"Numa aldeia Mi'kmaw, à beira de um grande lago, vivia um viúvo com suas três filhas. A mais velha era vaidosa e impaciente; a segunda, preguiçosa e rabugenta; a terceira, humilde e de bom coração. Suas irmãs a maltratavam o tempo todo, obrigando-a a fazer o trabalho pesado e a cuidar do fogo. Às vezes, a mais velha a queimava com cinza quente, o que a deixou com tantas cicatrizes que passou a ser chamada Oochigeaskw, a menina do rosto marcado.
Na fronteira dessa aldeia viviam dois irmãos, um rapaz e uma moça. Eles não chamariam a atenção de ninguém se não fosse por um detalhe: o rapaz era invisível aos olhos de todos, a não ser os da irmã. E todos sabiam que, se um dia alguma jovem pudesse vê-lo, casaria com ele... o que todas, levadas pela curiosidade e pela fascinação, gostariam de fazer.
Uma a uma, as jovens da aldeia se submetiam à prova estabelecida pelo rapaz, indo ao encontro da irmã dele e passeando com ela à beira do lago. Em dado momento, a irmã do rapaz invisível parava e indagava se a amiga estava vendo seu irmão, e, caso a resposta fosse afirmativa, perguntava de que era feita a corda de seu arco e com o que ele puxava seu trenó.
Sem poder vê-lo, as jovens arriscavam respostas. “A corda é feita de couro cru”, diziam, ou ainda, “Ele puxa o trenó com um galho flexível de árvore”. A irmã percebia que as moças tentavam enganá-la, mas mesmo assim as convidava à sua tenda, onde servia ao irmão alimentos que, pouco a pouco, iam desaparecendo, sem que as convidadas pudessem ver quem comia. Por fim, as jovens desistiam de ver o que quer que fosse e voltavam para casa.
Certo dia, as irmãs de Oochigeaskw resolveram tentar a sorte, mas não quiseram levar a mais nova, a quem deixaram com serviço dobrado para fazer enquanto estivessem fora. No fundo, elas não acreditavam poder ver o rapaz invisível, mas tinham esperanças de que ele se deixaria seduzir por sua beleza. O rapaz e sua irmã, contudo, se portaram exatamente como das outras vezes, e as duas voltaram para casa sem nada ter conseguido.

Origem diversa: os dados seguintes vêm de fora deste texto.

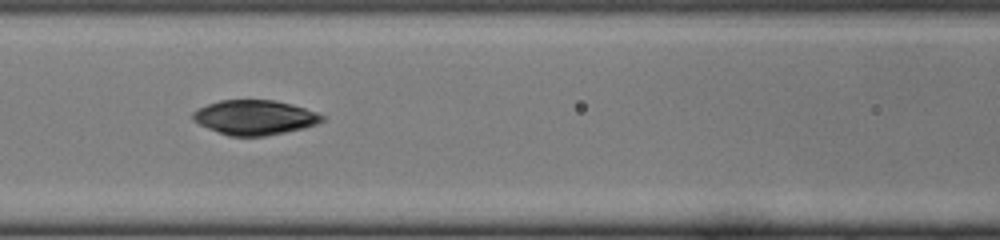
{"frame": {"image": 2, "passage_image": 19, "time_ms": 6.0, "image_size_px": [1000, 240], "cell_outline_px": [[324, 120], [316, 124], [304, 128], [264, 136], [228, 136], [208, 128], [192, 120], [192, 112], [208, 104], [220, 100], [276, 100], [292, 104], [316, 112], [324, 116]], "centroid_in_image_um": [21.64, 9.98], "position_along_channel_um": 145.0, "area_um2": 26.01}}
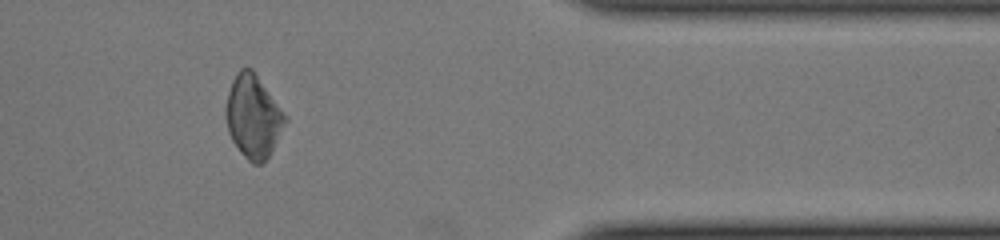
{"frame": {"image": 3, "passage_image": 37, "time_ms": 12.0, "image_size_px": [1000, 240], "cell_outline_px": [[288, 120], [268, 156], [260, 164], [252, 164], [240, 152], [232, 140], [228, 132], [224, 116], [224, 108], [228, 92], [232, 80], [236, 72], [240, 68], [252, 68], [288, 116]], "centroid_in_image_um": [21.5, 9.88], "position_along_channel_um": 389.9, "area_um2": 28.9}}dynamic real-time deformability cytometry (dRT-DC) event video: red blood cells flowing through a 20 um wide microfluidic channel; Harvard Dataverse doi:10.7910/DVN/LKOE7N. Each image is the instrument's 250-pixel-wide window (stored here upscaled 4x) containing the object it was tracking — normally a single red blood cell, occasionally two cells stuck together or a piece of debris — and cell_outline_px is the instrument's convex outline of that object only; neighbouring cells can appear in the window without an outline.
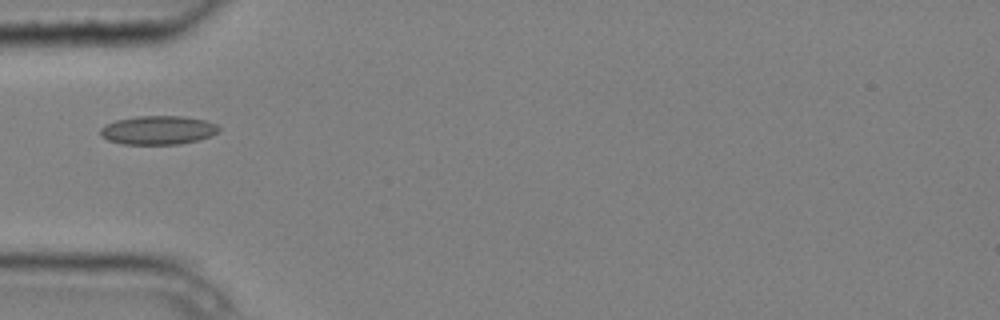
{"species": "common noctule bat (a hibernating species)", "species_latin": "Nyctalus noctula", "temperature_condition": "cold", "stored_images_in_passage": 5, "camera_frame_rate_fps": 3000, "um_per_image_px": 0.085, "animal": {"sex": "male", "body_mass_g": 20.4}, "frame": {"image": 1, "passage_image": 5, "time_ms": 1.333, "image_size_px": [1000, 320], "cell_outline_px": [[220, 132], [212, 136], [180, 144], [124, 144], [108, 140], [100, 136], [100, 128], [104, 124], [116, 120], [136, 116], [184, 116], [204, 120], [216, 124], [220, 128]], "centroid_in_image_um": [13.43, 11.06], "position_along_channel_um": 71.6, "area_um2": 20.0}}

No dia seguinte, o pai delas chegou com uma porção de conchinhas muito bonitas, que as filhas mais velhas pegaram para si. Enquanto isso, Oochigeaskw, que sempre andara descalça, pediu e obteve do pai um velho par de mocassins, e depois foi à floresta e arrancou cascas de bétula, com as quais fez um vestido. Ao retornar, pediu conchinhas às irmãs para adorná-lo. A mais velha não a atendeu, mas a segunda ficou com pena e lhe deu algumas conchinhas. Oochigeaskw enfeitou seu vestido com elas, conforme aprendera com seus ancestrais, calçou os mocassins do pai e saiu para também tentar a sorte com o ser invisível, embora as outras moças tentassem impedi-la, dizendo que era tão feia que nem seria recebida pela irmã do rapaz.

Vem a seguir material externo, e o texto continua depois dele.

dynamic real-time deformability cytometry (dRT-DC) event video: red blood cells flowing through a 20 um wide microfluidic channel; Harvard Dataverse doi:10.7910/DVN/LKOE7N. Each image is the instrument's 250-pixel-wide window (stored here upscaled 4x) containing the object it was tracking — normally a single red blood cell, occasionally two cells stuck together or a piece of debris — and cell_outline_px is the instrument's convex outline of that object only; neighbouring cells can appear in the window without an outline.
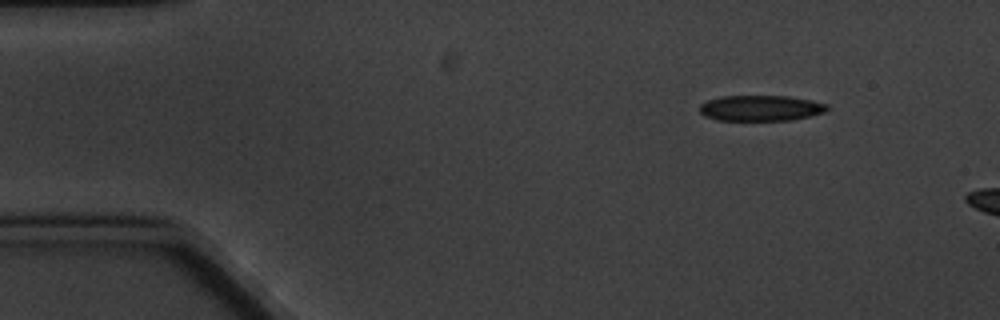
{"species": "common noctule bat (a hibernating species)", "species_latin": "Nyctalus noctula", "temperature_condition": "cold", "stored_images_in_passage": 3, "camera_frame_rate_fps": 3000, "um_per_image_px": 0.085, "animal": {"sex": "male", "body_mass_g": 20.1, "forearm_length_mm": 53.5}, "frame": {"image": 1, "passage_image": 1, "time_ms": 0.0, "image_size_px": [1000, 320], "cell_outline_px": [[828, 108], [824, 112], [792, 120], [716, 120], [704, 116], [700, 112], [700, 104], [708, 100], [720, 96], [788, 96], [828, 104]], "centroid_in_image_um": [64.62, 9.19], "position_along_channel_um": 20.4, "area_um2": 18.96}}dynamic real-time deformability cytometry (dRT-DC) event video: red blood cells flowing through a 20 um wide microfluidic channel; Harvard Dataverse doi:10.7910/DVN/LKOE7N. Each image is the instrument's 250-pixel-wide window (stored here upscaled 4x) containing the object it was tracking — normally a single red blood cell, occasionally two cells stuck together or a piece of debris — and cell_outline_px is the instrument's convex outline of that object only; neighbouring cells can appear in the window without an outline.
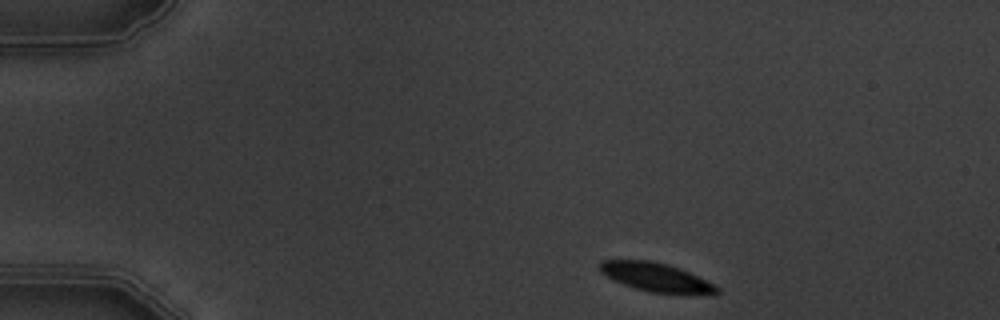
{"species": "common noctule bat (a hibernating species)", "species_latin": "Nyctalus noctula", "temperature_condition": "warm", "stored_images_in_passage": 13, "camera_frame_rate_fps": 3000, "um_per_image_px": 0.085, "animal": {"sex": "male", "body_mass_g": 19.5, "forearm_length_mm": 54.6}, "frame": {"image": 1, "passage_image": 1, "time_ms": 0.0, "image_size_px": [1000, 320], "cell_outline_px": [[720, 292], [688, 296], [648, 292], [624, 284], [600, 272], [600, 260], [652, 260], [668, 264], [680, 268], [716, 284], [720, 288]], "centroid_in_image_um": [55.86, 23.59], "position_along_channel_um": 29.1, "area_um2": 20.0}}
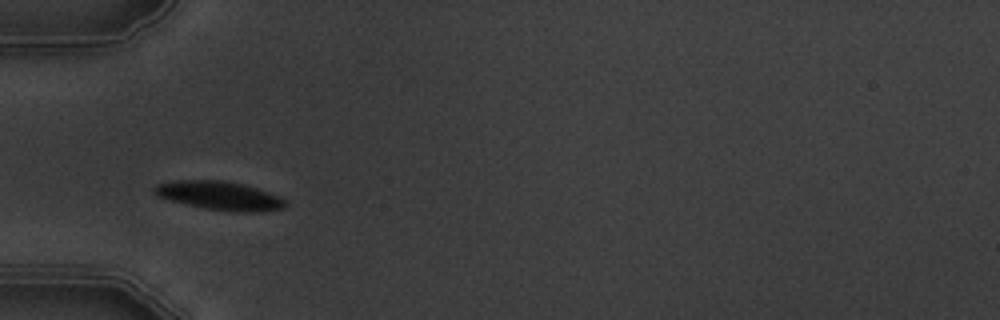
{"frame": {"image": 2, "passage_image": 3, "time_ms": 3.0, "image_size_px": [1000, 320], "cell_outline_px": [[288, 204], [284, 208], [260, 212], [236, 212], [204, 208], [156, 196], [152, 192], [152, 188], [156, 184], [176, 180], [224, 180], [244, 184], [280, 196]], "centroid_in_image_um": [18.67, 16.62], "position_along_channel_um": 66.3, "area_um2": 21.96}}
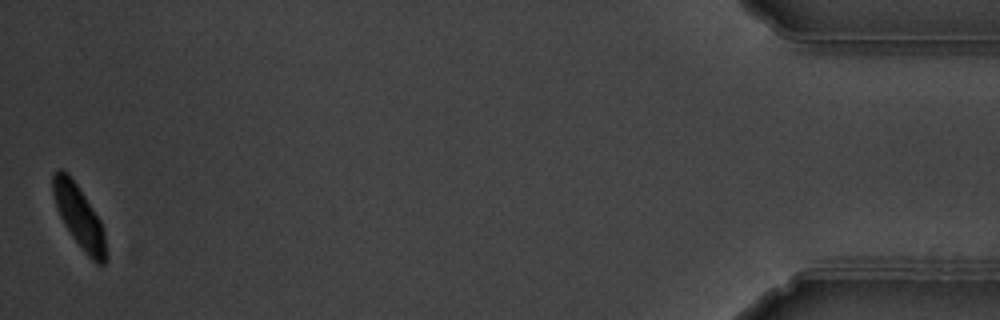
{"frame": {"image": 3, "passage_image": 13, "time_ms": 15.333, "image_size_px": [1000, 320], "cell_outline_px": [[108, 260], [104, 264], [96, 264], [80, 248], [64, 224], [56, 208], [52, 192], [52, 172], [60, 168], [68, 172], [100, 220], [104, 232], [108, 252]], "centroid_in_image_um": [6.73, 18.44], "position_along_channel_um": 428.5, "area_um2": 19.48}, "authors_computed_cell_mechanics": {"area_um2": 21.2126, "velocity_mm_per_s": 3.6276, "shape_relaxation_time_tau1_ms": 1.5812, "shape_relaxation_time_tau2_ms": null, "deformation_change_tau1": 0.0669, "deformation_change_tau2": null}}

De fato, com a estranha roupa de casca de árvore, os velhos mocassins e o rosto coberto de cicatrizes, Oochigeaskw não era atraente. Mas a irmã do ser invisível, que enxergava além das aparências, a recebeu com um sorriso e a levou para caminhar à margem do lago.

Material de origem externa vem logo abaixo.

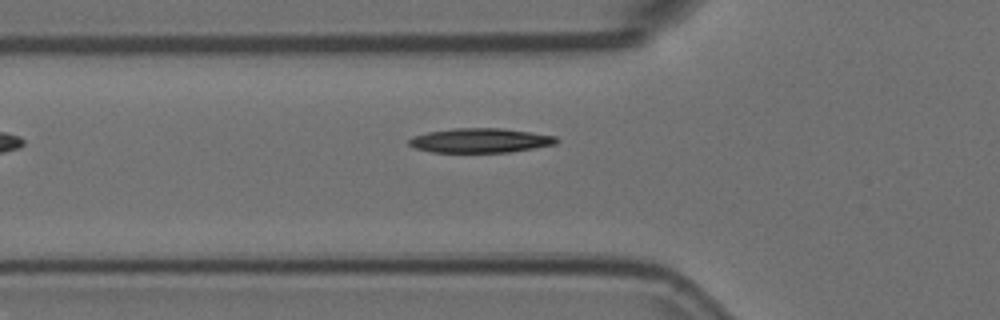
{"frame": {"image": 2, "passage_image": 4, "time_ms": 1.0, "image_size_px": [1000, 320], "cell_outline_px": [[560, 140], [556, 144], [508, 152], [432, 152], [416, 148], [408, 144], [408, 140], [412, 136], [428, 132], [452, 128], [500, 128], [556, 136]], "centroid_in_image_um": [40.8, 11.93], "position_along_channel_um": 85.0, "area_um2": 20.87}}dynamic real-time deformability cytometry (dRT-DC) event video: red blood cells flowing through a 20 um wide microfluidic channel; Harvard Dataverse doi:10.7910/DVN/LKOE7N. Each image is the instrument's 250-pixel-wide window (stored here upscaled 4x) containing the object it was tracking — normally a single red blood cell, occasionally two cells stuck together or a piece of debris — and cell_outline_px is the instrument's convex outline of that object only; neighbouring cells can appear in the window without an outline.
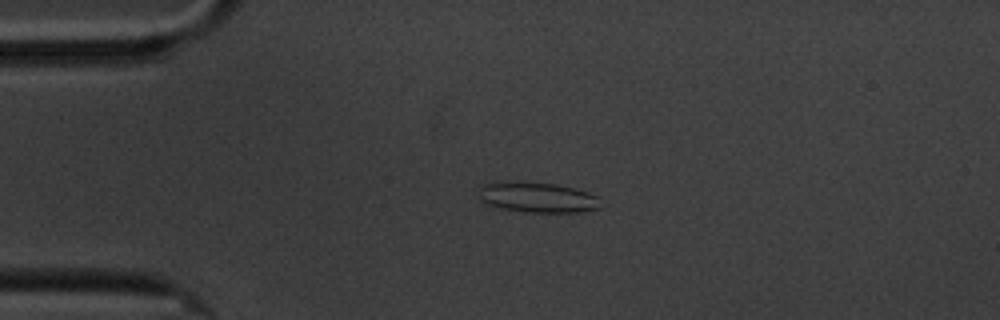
{"species": "common noctule bat (a hibernating species)", "species_latin": "Nyctalus noctula", "temperature_condition": "cold", "stored_images_in_passage": 4, "camera_frame_rate_fps": 3000, "um_per_image_px": 0.085, "animal": {"sex": "male", "body_mass_g": 20.1, "forearm_length_mm": 53.5}, "frame": {"image": 1, "passage_image": 3, "time_ms": 2.333, "image_size_px": [1000, 320], "cell_outline_px": [[600, 208], [580, 212], [524, 212], [492, 208], [480, 200], [480, 184], [512, 180], [556, 184], [576, 188], [588, 192], [596, 196]], "centroid_in_image_um": [45.6, 16.77], "position_along_channel_um": 39.4, "area_um2": 22.02}}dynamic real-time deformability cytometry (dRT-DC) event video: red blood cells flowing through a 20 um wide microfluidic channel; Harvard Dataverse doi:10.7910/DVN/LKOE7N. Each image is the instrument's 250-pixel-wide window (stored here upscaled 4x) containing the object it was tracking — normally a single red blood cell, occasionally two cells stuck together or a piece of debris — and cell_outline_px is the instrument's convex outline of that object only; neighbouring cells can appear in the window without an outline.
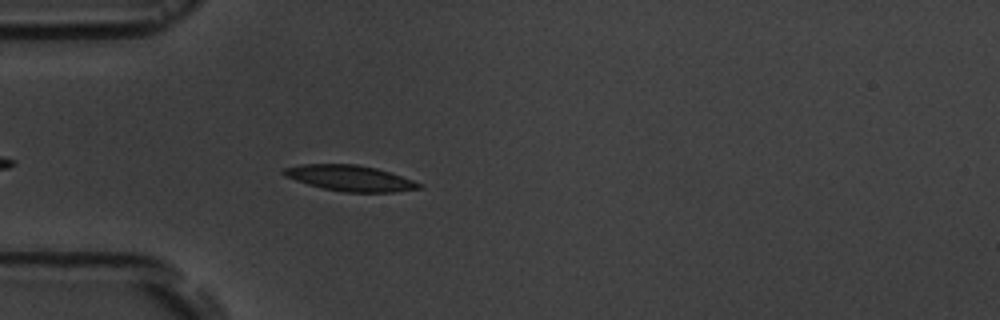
{"species": "common noctule bat (a hibernating species)", "species_latin": "Nyctalus noctula", "temperature_condition": "room temperature", "stored_images_in_passage": 5, "camera_frame_rate_fps": 3000, "um_per_image_px": 0.085, "animal": {"sex": "male", "body_mass_g": 19.5, "forearm_length_mm": 54.6}, "frame": {"image": 1, "passage_image": 5, "time_ms": 4.667, "image_size_px": [1000, 320], "cell_outline_px": [[424, 188], [392, 192], [344, 192], [324, 188], [308, 184], [284, 176], [280, 172], [284, 168], [300, 164], [356, 164], [376, 168], [424, 184]], "centroid_in_image_um": [29.75, 15.14], "position_along_channel_um": 55.3, "area_um2": 20.23}}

- Você pode ver meu irmão chegar? – perguntou ela, de repente.
- Sim, e ele é muito belo – disse Oochigeaskw.
- De que é feita a corda do seu trenó?
- Do arco-íris.
- E a corda do seu arco?
- São as estrelas da Via Láctea – murmurou a moça.
- Eu sabia desde o início que você o veria! – exclamou a irmã, feliz. – Venha, vamos para casa esperá-lo.
Ao entrar na tenda, a irmã preparou um banho com raízes perfumadas para Oochigeaskw. Enquanto a banhava, suas cicatrizes iam desaparecendo e seu cabelo se tornando espesso e brilhante. A irmã a penteou e depois a vestiu com um lindo vestido de casamento, bordado em conchinhas dispostas em desenhos, como faziam os antepassados. Então, disse-lhe para sentar no lugar reservado àquela que seria a esposa de seu irmão.
Quando ele, belo e forte, entrou na tenda, viu a jovem que o esperava e perguntou:
- Já não nos vimos antes?
- Sim, hoje, no final da tarde – respondeu ela, os olhos brilhando como estrelas.
Esta versão veio do site Estante Mágica da Ana, da escritora Ana Lúcia Merege, adaptado por ela do livro “O violino cigano”, de Regina Machado (Cia. das Letras, 2004).